Regarding the Th17/1 and Th1 profiles, VIP reduced the Th1 profile in HD, which agrees with previous in vitro data in mouse and human cells [19, 21]. This neuroimmunopeptide was able to reduce the expression of two Th1 markers, Tbx21 and IL-12Rβ2, and to induce a lack of correlation between RORC and Tbx21 in HD. In addition, VIP down-regulated the gene expression of several Th17 and Th1 markers and pathogenic indicators including IL-22, IL-2, STAT3, IL-23R, and IL-21R in HD, but in eRA patients it only lowered IL-21, IL-2, and STAT3 expression. VIP also reduced IL-22 and GM-CSF production, as well as increased the IL-9 secretion, favoring the non-pathogenic profile in HD. IL-21 production was reduced in the presence of VIP in eRA patients. IL-21 has been implicated in RA [31] and blocking IL-21/IL-21R pathway showed an amelioration of the disease in RA animal models [32]. Moreover, IL-21 is a central memory T cell-associated cytokine that inhibits the generation of pathogenic Th1/17 effector cells [33]. NFkB is an important transcription factor for IL-21 [34] and VIP is able to reduce it in several cells [19]. Ex vivo studies have previously demonstrated the modulatory effect of VIP in RA [1517]. In a pro-inflammatory milieu, VIP induced the down-regulation of IL-22-specific receptors in FLS, diminishing their potential to respond to pathogenic Th17 cells [35]. Therefore, our results confirm the VIP-mediated decrease in Th17 and Th1 cytokines reported in several inflammatory/autoimmune disease models [19, 21]. These VIP effects are mediated through its VPAC receptors. We demonstrated that VPAC1 and VPAC2 are expressed in activated/expanded memory Th cells. In eRA patients, the expression of both receptors is reduced in respect to HD, whereas the ratio of VPAC2/VPAC1 expression is higher. It has also been described that the presence and function of VPAC2 predominates over VPAC1 in FLS from RA patients [17]. This differential VIP receptor expression in eRA patients, and consequently different signal transduction, could also be involved in the weak effect of VIP their cells. Although, other explication of the smaller effect of VIP in eRA patients could be the differences in starting T cells, which are more pathogenic and associated to Th1 and Th17 phenotype.

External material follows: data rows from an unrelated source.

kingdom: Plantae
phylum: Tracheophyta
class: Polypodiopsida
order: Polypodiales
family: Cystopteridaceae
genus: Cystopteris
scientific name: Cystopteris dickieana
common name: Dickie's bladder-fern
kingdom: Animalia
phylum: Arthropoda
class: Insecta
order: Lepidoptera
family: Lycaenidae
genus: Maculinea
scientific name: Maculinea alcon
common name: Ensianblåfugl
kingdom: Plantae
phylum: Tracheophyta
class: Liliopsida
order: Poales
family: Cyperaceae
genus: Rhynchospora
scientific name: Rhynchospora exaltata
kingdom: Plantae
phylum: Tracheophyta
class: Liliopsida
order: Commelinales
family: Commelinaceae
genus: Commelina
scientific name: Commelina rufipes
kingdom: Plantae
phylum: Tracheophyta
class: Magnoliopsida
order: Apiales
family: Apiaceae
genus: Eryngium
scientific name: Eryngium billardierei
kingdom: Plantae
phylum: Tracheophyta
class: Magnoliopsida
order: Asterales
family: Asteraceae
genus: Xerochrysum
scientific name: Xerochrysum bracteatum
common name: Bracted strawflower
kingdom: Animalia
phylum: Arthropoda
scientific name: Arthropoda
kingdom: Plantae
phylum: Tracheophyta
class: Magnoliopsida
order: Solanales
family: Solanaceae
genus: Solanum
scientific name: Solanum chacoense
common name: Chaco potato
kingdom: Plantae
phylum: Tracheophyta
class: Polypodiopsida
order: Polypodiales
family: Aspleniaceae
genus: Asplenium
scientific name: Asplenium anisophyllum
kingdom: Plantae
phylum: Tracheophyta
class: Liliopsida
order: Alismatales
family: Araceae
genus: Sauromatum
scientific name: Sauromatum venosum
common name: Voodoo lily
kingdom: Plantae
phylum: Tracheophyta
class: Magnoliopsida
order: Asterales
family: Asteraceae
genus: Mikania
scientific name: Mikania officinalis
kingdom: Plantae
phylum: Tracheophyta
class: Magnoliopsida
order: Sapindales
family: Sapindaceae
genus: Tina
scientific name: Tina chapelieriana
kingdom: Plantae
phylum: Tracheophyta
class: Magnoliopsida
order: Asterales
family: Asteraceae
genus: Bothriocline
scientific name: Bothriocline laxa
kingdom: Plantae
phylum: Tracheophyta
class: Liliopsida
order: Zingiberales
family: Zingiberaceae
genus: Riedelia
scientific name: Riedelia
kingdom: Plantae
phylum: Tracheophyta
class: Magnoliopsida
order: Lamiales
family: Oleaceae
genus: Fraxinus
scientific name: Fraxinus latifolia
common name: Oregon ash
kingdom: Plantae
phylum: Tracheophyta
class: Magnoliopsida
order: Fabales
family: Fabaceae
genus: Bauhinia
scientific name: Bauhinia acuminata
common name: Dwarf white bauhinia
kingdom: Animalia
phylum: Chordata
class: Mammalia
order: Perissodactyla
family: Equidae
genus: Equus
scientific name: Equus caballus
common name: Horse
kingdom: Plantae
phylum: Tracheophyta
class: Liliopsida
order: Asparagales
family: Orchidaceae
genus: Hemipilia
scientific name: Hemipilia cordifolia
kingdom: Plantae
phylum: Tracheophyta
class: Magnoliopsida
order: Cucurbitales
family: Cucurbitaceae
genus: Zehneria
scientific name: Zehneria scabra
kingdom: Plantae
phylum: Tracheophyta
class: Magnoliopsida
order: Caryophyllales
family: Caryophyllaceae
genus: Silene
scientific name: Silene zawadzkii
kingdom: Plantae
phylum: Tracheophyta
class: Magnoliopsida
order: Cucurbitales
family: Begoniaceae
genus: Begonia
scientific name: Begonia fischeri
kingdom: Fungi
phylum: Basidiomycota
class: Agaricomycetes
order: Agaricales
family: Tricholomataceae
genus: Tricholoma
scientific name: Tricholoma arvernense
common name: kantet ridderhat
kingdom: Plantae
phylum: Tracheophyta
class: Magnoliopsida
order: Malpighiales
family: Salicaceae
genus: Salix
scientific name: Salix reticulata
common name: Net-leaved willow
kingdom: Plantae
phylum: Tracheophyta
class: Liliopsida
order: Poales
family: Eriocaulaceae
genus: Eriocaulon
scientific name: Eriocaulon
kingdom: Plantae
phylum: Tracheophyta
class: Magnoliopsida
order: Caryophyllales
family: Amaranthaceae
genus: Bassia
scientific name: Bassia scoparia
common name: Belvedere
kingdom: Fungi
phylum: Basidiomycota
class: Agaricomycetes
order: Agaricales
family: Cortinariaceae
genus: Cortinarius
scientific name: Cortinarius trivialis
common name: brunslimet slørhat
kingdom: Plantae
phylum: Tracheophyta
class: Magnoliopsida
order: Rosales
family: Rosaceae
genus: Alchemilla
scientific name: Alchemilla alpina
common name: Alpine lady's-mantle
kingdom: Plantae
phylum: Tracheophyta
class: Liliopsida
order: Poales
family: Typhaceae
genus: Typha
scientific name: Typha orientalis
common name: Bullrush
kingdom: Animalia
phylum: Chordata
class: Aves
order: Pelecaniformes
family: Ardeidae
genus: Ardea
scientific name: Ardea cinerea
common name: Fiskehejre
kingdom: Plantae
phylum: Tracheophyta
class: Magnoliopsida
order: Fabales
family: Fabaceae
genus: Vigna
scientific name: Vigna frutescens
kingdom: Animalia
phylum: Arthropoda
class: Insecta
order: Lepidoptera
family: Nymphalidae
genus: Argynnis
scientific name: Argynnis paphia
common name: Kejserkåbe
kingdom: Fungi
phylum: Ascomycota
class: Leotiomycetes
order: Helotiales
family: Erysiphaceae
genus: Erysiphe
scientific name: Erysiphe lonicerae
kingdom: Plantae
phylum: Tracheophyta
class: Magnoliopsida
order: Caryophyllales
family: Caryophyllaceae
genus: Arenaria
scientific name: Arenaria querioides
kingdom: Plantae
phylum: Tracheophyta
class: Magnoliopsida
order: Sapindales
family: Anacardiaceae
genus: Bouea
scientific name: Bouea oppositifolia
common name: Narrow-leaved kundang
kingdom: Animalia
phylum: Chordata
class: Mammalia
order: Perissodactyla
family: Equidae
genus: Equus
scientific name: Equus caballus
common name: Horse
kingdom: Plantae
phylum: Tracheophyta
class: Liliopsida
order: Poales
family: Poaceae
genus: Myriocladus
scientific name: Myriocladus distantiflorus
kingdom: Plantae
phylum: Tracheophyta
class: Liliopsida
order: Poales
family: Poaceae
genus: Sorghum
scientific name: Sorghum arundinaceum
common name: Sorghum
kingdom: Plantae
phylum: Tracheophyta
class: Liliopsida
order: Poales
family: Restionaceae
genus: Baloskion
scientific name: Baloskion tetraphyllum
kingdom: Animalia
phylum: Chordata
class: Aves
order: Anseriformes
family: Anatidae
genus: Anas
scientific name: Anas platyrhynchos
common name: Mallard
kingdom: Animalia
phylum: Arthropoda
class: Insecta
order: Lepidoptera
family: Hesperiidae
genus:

Overall, our results indicate that activated/expanded memory Th cells from eRA patients generate a greater proportion of Th17 cells with a pathogenic Th17 and Th17/1 profile than those from HD. VIP lowered this pathogenic profile, being more important in HD. Findings presented here in RA patients with an early phase of the disease are very interesting from a therapeutic point of view and support that targeting molecules involved in the generation of pathogenic Th17, Th17/1, and Th1 phenotypes could have beneficial effects. Likewise, targeting VIP receptors could have a therapeutic effect through the reduction of these pathogenic subsets.